By mid-2014, the Navy had shifted the concept of the UCLASS for a third time. In 2006, it was envisioned to extend the inland reach of carriers beyond manned aircraft. In 2011, that was altered to a cheaper design that would act as a carrier ISR asset without the rest of the air wing that could also be used to hunt down terrorists. The third concept was an uncrewed vehicle that would operate almost exclusively over the ocean, with initial missions including permissive airspace ISR and strike, then expanding to contested littoral and coastal ISR and strike and attacking enemy surface ships. It has been speculated that one of the reasons for making the UCLASS more ISR-centric was to prevent it from taking the role of the F/A-XX, the manned future fighter replacement for the F/A-18E/F Super Hornet. The F/A-XX is envisioned as a manned multi-role fighter, and the Navy cannot simultaneously develop the F-35C, UCLASS, and F/A-XX all as expensive strike assets.

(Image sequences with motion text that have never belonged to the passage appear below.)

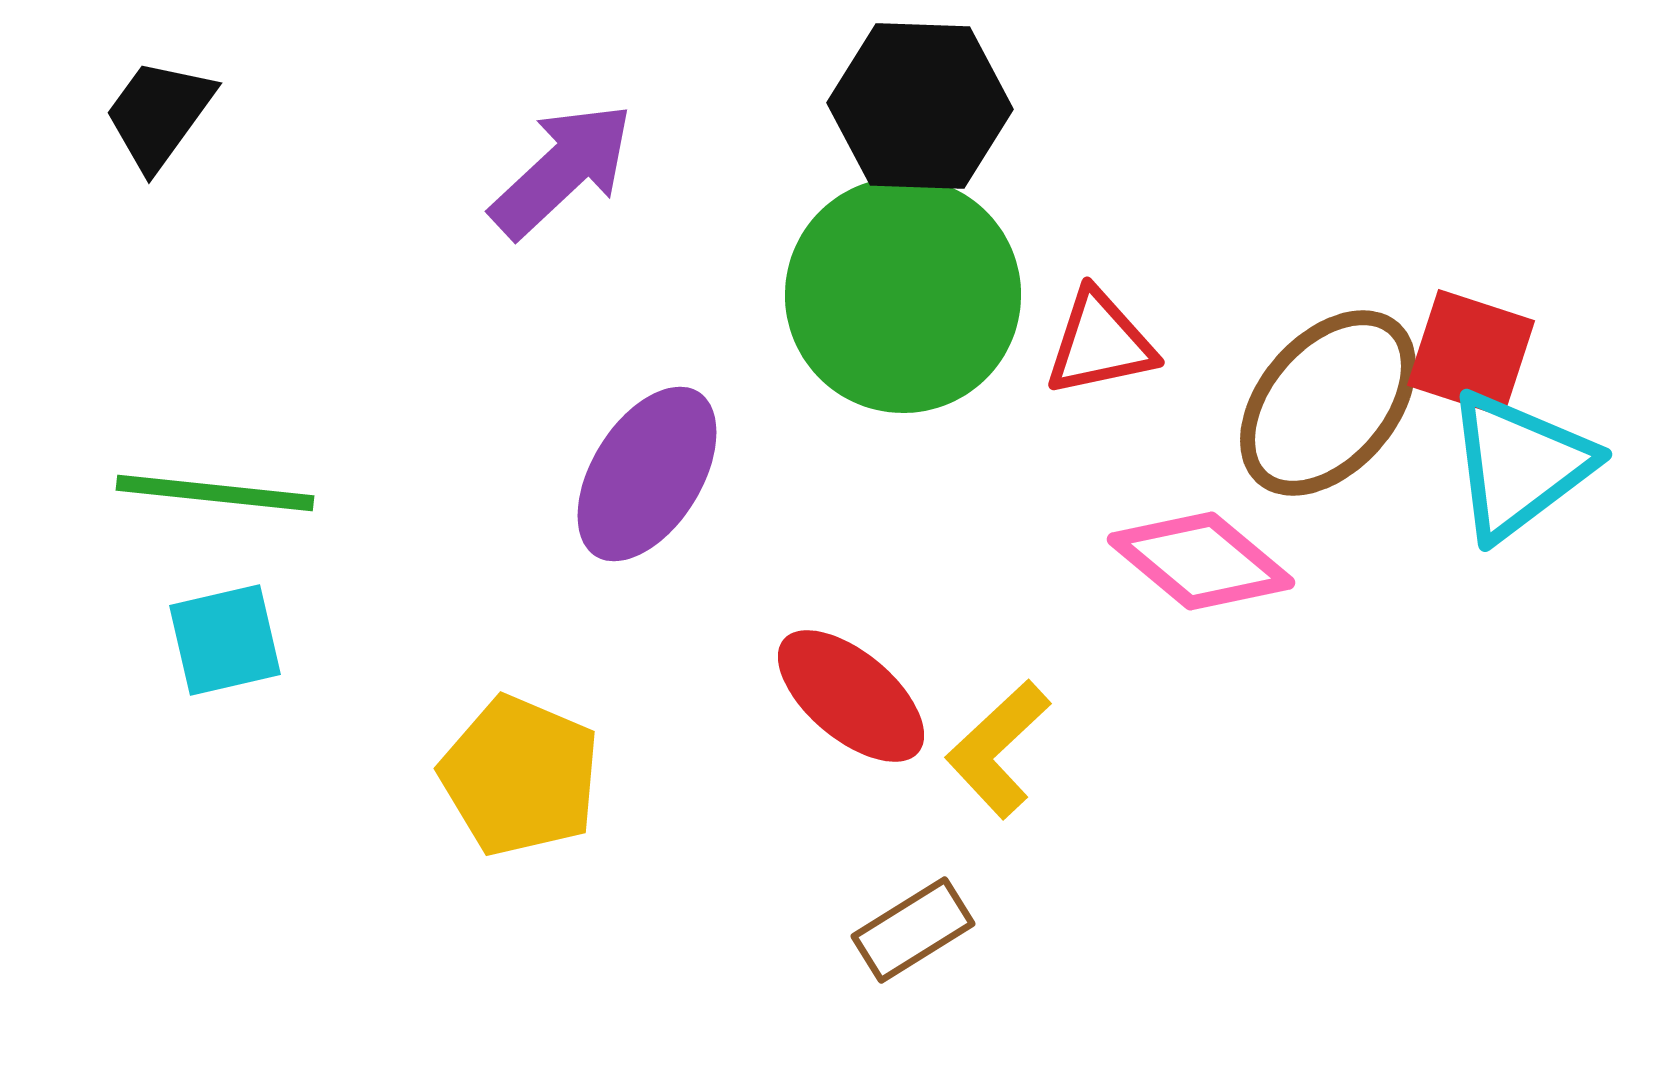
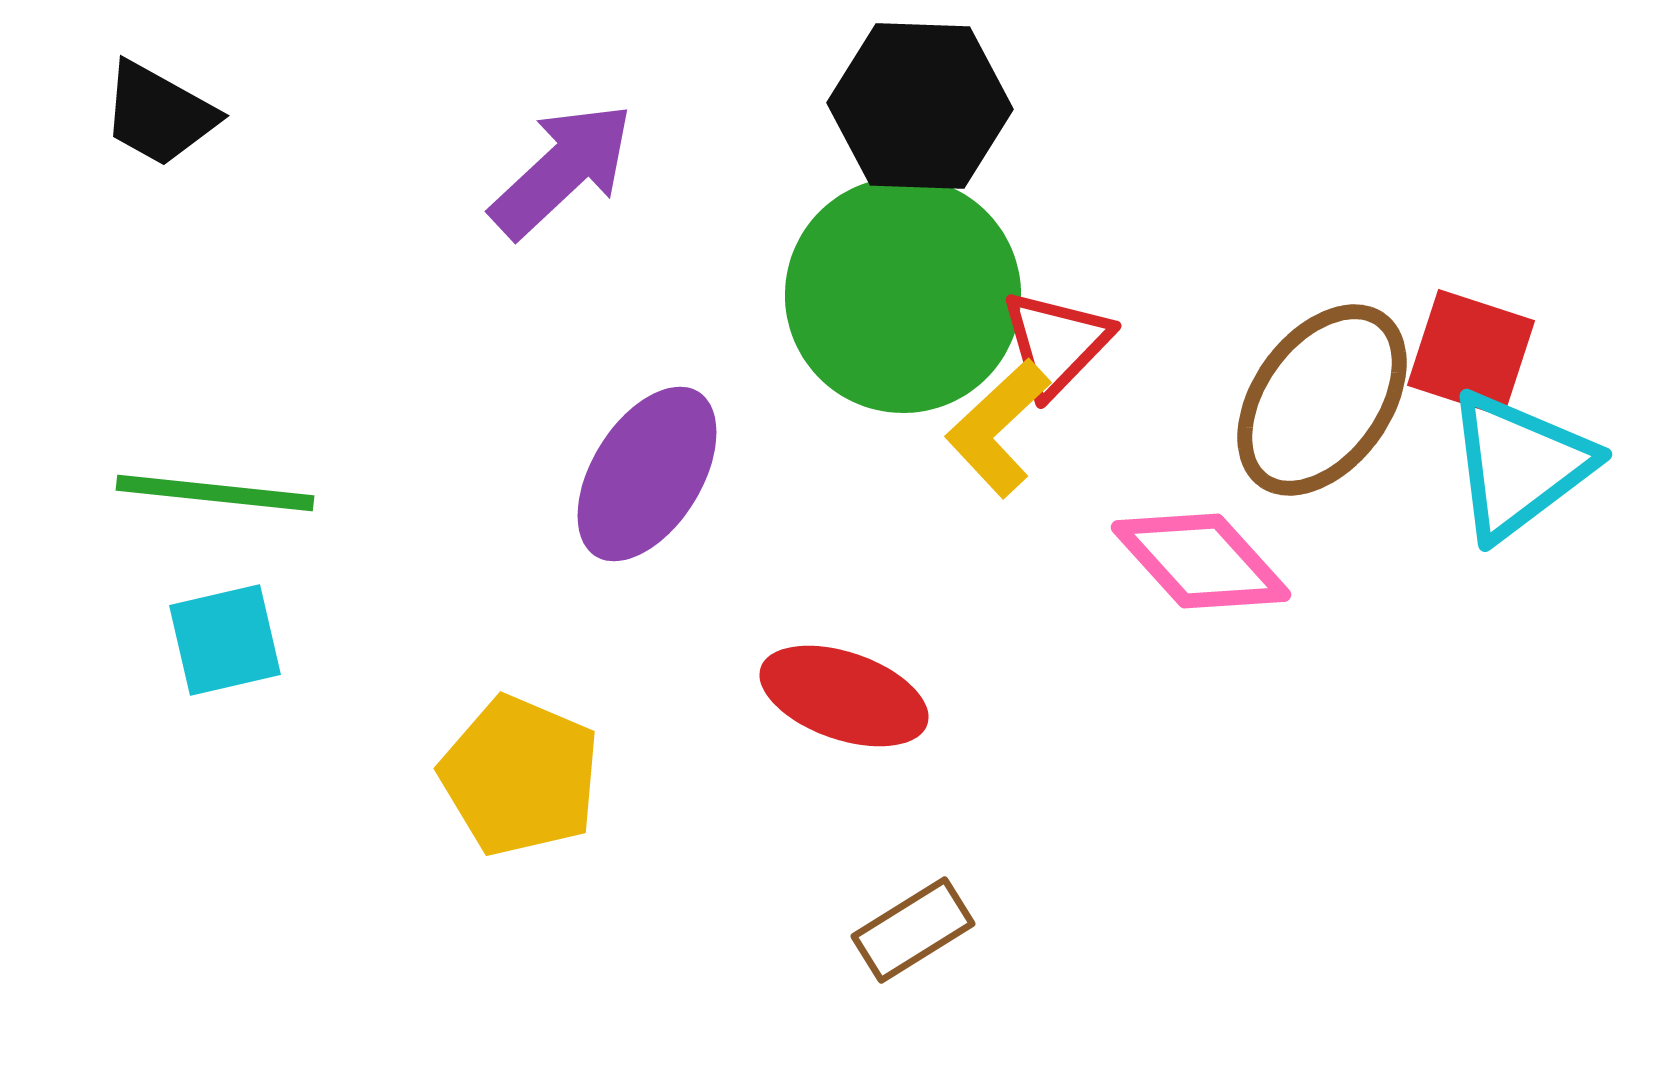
black trapezoid: rotated 97 degrees counterclockwise
red triangle: moved 44 px left; rotated 34 degrees counterclockwise
brown ellipse: moved 6 px left, 3 px up; rotated 5 degrees counterclockwise
pink diamond: rotated 8 degrees clockwise
red ellipse: moved 7 px left; rotated 21 degrees counterclockwise
yellow L-shape: moved 321 px up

On 18 December 2014, the Navy released a directive saying the UCLASS would be embedded in the same air wing that operates E-2C/D Hawkeye command and control aircraft, meaning a detachment of the E-2 wing, the commander of the E-2 unit on board the carrier, would have control over the uncrewed platform during air operations and it would not act as a standalone unit or be operated under an F-35C wing. In the Navy's FY 2016 budget request, the planned fielding date of the UCLASS was pushed from 2020 to 2022–2023, and the RFP was again delayed as a result of the ongoing review of what roles the aircraft will perform.

===CBARS===

On 1 February 2016, after many delays over whether the UCLASS would specialize in strike or ISR roles, it was reported that a significant portion of the UCLASS effort would be directed to produce a Super Hornet–sized carrier-based aerial tanker as the Carrier-Based Aerial-Refueling System (CBARS), with "a little ISR" and some capabilities to relay communications, with strike capabilities deferred to a future version of the aircraft. The Pentagon chose this in order to address the Navy's expected fighter shortfall by directing funds to buy additional Super Hornets and accelerate purchases and development of the F-35C, quickly getting naval stealth fighters into service, and extending their range to penetrate hostile airspace. It will likely be a less-stealthy wing–body–tail configuration that will limit its ability to operate in contested airspace, be more sensitive to cost considerations, and favor Boeing and General Atomics submissions. Having the CBARS as the first carrier-based UAV provides a less complex bridge to the future F/A-XX, should it be an autonomous strike platform. It also addresses the carriers' need for an organic refueling aircraft, proposed as a mission for the UCLASS since 2014, freeing up the 20–30 percent of Super Hornets performing the mission in a more capable and cost effective manner than modifying the F-35, V-22 Osprey, and E-2D Hawkeye, or bringing the retired S-3 Viking back into service. Although initially designated the RAQ-25, the name was changed to the MQ-25 Stingray. Stealth requirements will be "descoped" and it may still be capable of firing missiles or dropping bombs from drop tank pylons, but surveillance and destroying targets will not be its main missions. Reducing the low-observable requirement is expected to make things easier for existing UCLASS competitors, and to open the competition to new entrants. An RFP for the air vehicle was issued in late 2016; Boeing was awarded the CBARS contract in August 2018.